• [PROBLEM DESCRIPTION]:
Write out the text of every item below word for word, omitting the pictures.

Stored data

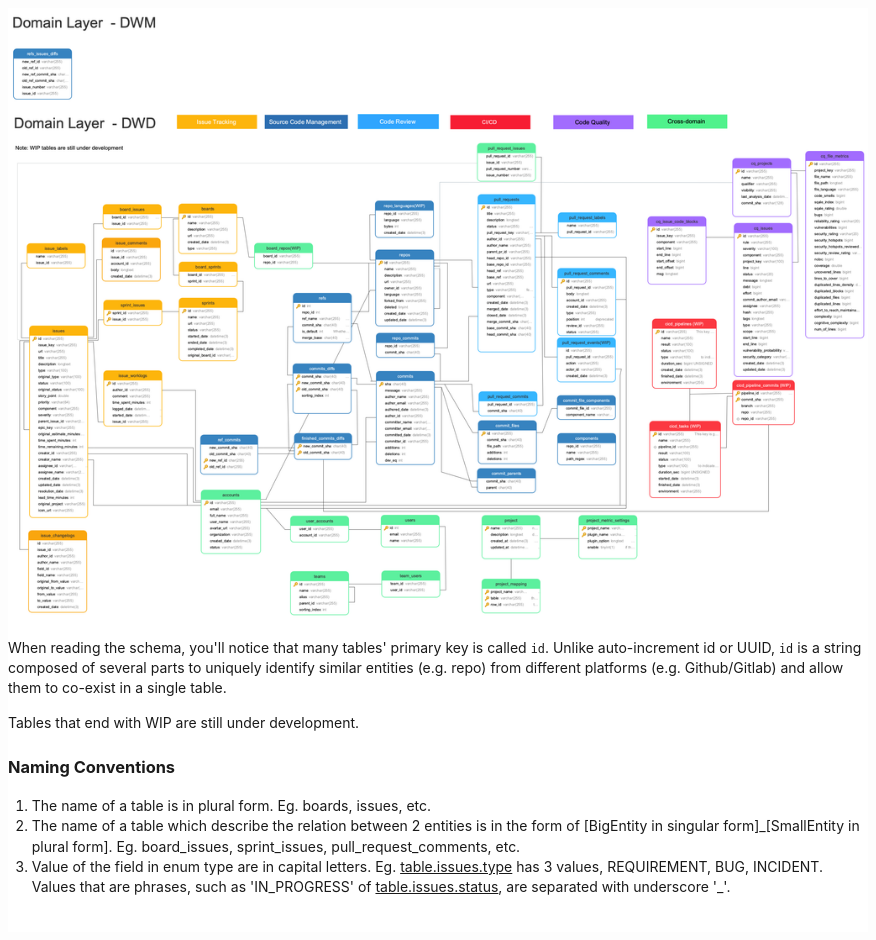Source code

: ![Domain Layer Schema](/img/DomainLayerSchema/schema-diagram-v0.14.png)

When reading the schema, you'll notice that many tables' primary key is called `id`. Unlike auto-increment id or UUID, `id` is a string composed of several parts to uniquely identify similar entities (e.g. repo) from different platforms (e.g. Github/Gitlab) and allow them to co-exist in a single table.

Tables that end with WIP are still under development.


### Naming Conventions

1. The name of a table is in plural form. Eg. boards, issues, etc.
2. The name of a table which describe the relation between 2 entities is in the form of [BigEntity in singular form]\_[SmallEntity in plural form]. Eg. board_issues, sprint_issues, pull_request_comments, etc.
3. Value of the field in enum type are in capital letters. Eg. [table.issues.type](https://merico.feishu.cn/docs/doccnvyuG9YpVc6lvmWkmmbZtUc#ZDCw9k) has 3 values, REQUIREMENT, BUG, INCIDENT. Values that are phrases, such as 'IN_PROGRESS' of [table.issues.status](https://merico.feishu.cn/docs/doccnvyuG9YpVc6lvmWkmmbZtUc#ZDCw9k), are separated with underscore '\_'.

<br/>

• [EXERCISE SOLUTION]:
Source code

: ![Domain Layer Schema](/img/DomainLayerSchema/schema-diagram-v0.14.png)

When reading the schema, you'll notice that many tables' primary key is called `id`. Unlike auto-increment id or UUID, `id` is a string composed of several parts to uniquely identify similar entities (e.g. repo) from different platforms (e.g. Github/Gitlab) and allow them to co-exist in a single table.

Tables that end with WIP are still under development.


### Naming Conventions

1. The name of a table is in plural form. Eg. boards, issues, etc.
2. The name of a table which describe the relation between 2 entities is in the form of [BigEntity in singular form]\_[SmallEntity in plural form]. Eg. board_issues, sprint_issues, pull_request_comments, etc.
3. Value of the field in enum type are in capital letters. Eg. [table.issues.type](https://merico.feishu.cn/docs/doccnvyuG9YpVc6lvmWkmmbZtUc#ZDCw9k) has 3 values, REQUIREMENT, BUG, INCIDENT. Values that are phrases, such as 'IN_PROGRESS' of [table.issues.status](https://merico.feishu.cn/docs/doccnvyuG9YpVc6lvmWkmmbZtUc#ZDCw9k), are separated with underscore '\_'.

<br/>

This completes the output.